| WHAT THIS TASK INVOLVES |
Whenever a line in the entries below contains the string "improvement", copy that line.
━━━━━━
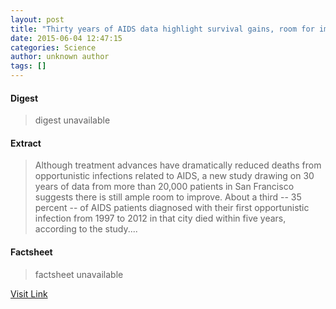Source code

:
 ```yaml
---
layout: post
title: "Thirty years of AIDS data highlight survival gains, room for improvement"
date: 2015-06-04 12:47:15
categories: Science
author: unknown author
tags: []
---
```



#### Digest
>digest unavailable

#### Extract
>Although treatment advances have dramatically reduced deaths from opportunistic infections related to AIDS, a new study drawing on 30 years of data from more than 20,000 patients in San Francisco suggests there is still ample room to improve. About a third -- 35 percent -- of AIDS patients diagnosed with their first opportunistic infection from 1997 to 2012 in that city died within five years, according to the study....

#### Factsheet
>factsheet unavailable

[Visit Link](http://www.sciencedaily.com/releases/2015/06/150604084715.htm)


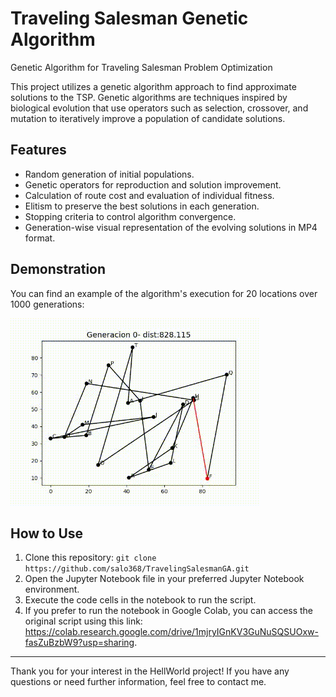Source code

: # Traveling Salesman Genetic Algorithm

Genetic Algorithm for Traveling Salesman Problem Optimization

This project utilizes a genetic algorithm approach to find approximate solutions to the TSP. Genetic algorithms are techniques inspired by biological evolution that use operators such as selection, crossover, and mutation to iteratively improve a population of candidate solutions.

## Features

- Random generation of initial populations.
- Genetic operators for reproduction and solution improvement.
- Calculation of route cost and evaluation of individual fitness.
- Elitism to preserve the best solutions in each generation.
- Stopping criteria to control algorithm convergence.
- Generation-wise visual representation of the evolving solutions in MP4 format.

## Demonstration

You can find an example of the algorithm's execution for 20 locations over 1000 generations:

![Example](resources/Example.gif)

## How to Use

1. Clone this repository: `git clone https://github.com/salo368/TravelingSalesmanGA.git`
2. Open the Jupyter Notebook file in your preferred Jupyter Notebook environment.
3. Execute the code cells in the notebook to run the script.
4. If you prefer to run the notebook in Google Colab, you can access the original script using this link: https://colab.research.google.com/drive/1mjryIGnKV3GuNuSQSUOxw-fasZuBzbW9?usp=sharing.

---

Thank you for your interest in the HellWorld project! If you have any questions or need further information, feel free to contact me.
━━━━━━
| RESULT OF THE EXERCISE |
title: "Thirty years of AIDS data highlight survival gains, room for improvement"
- Genetic operators for reproduction and solution improvement.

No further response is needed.